Reklama

Witacze nie witają? Ale będą witać!

18/04/2019 10:40

Dość nietypowy problem poruszyli na sesji Sejmiku radni wojewódzcy. Chodzi o tak zwane witacze, które sądząc po komentarzach w internecie, przypadły do gustu mieszkańcom województwa podlaskiego. Okazało się jednak, że witacze nie zawsze witają, bo są takie, których nie widać, choć za ich montaż zapłacono pieniądze i powinny witać.

- Miałem okazję kilka tygodni temu wracać wieczorem i przejeżdżać obok tego witacza w okolicach Zambrowa. I powiem, że to jest jakaś kompletna porażka, bo ten witacz stoi w zagłębieniu zamiast stać na górce. I tak naprawdę zza barierek, które oddzielają tę naszą drogę krajową od pobocza, to widać w zasadzie garb tego żubra, a nie widać reszty treści – powiedział radny Cezary Cieślukowski z PSL.

- To znaczy, co? Nie wita nas? – dociekał Marek Komorowski, radny PiS prowadzący w tym czasie obrady Sejmiku.

- Nie chciałby pan przewodniczący być tak przywitany, że ktoś tam zgarbiony i z ukosa – ciągnął dalej radny Cieślukowski.

I od tej wypowiedzi się zaczęło… dociekanie odnośnie ustawiania witaczy, po ich faktyczny sens montażu. Radny Cieślukowski od razu zaapelował, aby przemyśleć sens ustawiania witaczy, których nie widać. Zwracał uwagę, że mija się to z sensem, tym bardziej, że wydajemy przecież na te konstrukcje wcale nie mało. Jak się okazało jeden taki witacz kosztuje podatników nawet około 25 tys. złotych. I być może faktycznie jeśli konstrukcja tyle kosztuje, to wypadałoby, aby była widoczna. Ostatecznie przecież po to ją właśnie ustawiono, aby była widoczna.

Zadanie do wykonania 1
Przepisz fragment tekstu o witaczach, zaczynając od „Witacze nie witają?” i ciągnąc aż do „i powinny witać.”, ale zamień „radni wojewódzcy” na „radni miejscy”.
Zadanie do wykonania 2
Dopisz dalszy ciąg tekstu o witaczach od miejsca, w którym się urywa.

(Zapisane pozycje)
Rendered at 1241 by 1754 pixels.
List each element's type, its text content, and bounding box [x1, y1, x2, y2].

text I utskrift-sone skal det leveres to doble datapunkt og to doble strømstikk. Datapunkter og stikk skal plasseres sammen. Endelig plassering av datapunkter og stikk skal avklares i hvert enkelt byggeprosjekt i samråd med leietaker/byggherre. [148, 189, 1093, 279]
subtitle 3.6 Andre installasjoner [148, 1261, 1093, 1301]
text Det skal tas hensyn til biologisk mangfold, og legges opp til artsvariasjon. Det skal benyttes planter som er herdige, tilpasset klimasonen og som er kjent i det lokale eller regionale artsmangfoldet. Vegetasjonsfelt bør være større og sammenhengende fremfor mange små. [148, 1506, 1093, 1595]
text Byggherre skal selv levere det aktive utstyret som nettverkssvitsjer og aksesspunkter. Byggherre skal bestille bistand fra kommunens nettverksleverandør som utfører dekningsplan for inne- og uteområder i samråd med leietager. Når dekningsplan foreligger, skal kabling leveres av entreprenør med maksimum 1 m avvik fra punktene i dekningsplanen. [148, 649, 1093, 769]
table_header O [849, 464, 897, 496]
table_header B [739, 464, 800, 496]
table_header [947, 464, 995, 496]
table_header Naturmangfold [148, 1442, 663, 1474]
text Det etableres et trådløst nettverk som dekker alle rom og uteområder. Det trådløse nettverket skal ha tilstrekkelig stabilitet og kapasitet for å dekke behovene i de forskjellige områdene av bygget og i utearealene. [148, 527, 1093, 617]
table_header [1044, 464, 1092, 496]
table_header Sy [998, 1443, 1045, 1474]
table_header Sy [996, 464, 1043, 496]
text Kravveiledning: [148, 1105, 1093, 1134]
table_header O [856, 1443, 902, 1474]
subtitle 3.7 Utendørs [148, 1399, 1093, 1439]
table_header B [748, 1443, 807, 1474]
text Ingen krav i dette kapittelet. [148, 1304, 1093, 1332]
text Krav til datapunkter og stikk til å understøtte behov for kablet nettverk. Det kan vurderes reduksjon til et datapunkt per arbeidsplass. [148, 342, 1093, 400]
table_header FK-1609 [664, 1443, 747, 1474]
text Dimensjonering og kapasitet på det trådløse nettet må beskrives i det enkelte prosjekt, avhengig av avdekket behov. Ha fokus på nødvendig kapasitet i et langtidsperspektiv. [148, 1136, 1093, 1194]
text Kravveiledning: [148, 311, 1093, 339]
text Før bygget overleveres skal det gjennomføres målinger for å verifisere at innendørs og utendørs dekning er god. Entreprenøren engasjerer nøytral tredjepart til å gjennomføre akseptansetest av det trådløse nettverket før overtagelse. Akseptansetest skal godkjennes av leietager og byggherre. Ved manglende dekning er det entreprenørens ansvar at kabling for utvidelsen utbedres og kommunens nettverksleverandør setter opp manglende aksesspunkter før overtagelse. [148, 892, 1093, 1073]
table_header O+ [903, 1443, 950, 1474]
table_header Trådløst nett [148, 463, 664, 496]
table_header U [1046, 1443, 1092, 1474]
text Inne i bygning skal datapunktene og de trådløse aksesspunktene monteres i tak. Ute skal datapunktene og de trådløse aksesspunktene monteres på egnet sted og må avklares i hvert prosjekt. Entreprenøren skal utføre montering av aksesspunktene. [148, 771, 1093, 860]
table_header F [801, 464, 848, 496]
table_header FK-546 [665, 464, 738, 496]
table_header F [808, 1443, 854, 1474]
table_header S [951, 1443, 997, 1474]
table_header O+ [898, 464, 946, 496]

Rozwiązanie zadania 1
Witacze nie witają? Ale będą witać!

18/04/2019 10:40

Dość nietypowy problem poruszyli na sesji Sejmiku radni miejscy. Chodzi o tak zwane witacze, które sądząc po komentarzach w internecie, przypadły do gustu mieszkańcom województwa podlaskiego. Okazało się jednak, że witacze nie zawsze witają, bo są takie, których nie widać, choć za ich montaż zapłacono pieniądze i powinny witać.

Rozwiązanie zadania 2
- Myślę, że można to było ładniej zrobić, ale to artyści wymyślili. Ale jeśli będzie jakaś potrzeba bieżąca poprawy, to jak najbardziej – odpowiedział na zgłoszony problem radnemu Cieślukowskiemu wicemarszałek Marek Olbryś.

Tyle, że nie chodzi o sam wygląd witacza, który radni ocenili jako piękny, ale fakt, że tego piękna nie widać zza krzaków lub z jamy. Sprawa wydawałaby się prosta, bo przecież witacz można by było przestawić. Ale…podstawowy problem jest taki, że witacze są ustawiane na prywatnych gruntach, na które trzeba mieć zgodę właścicieli. I do tego opłacać wydzierżawione miejsce. Koszt roczny dzierżawy na przykład tego jednego witacza, o którym wspominał radny Cieślukowski to 2 tys. 400 zł.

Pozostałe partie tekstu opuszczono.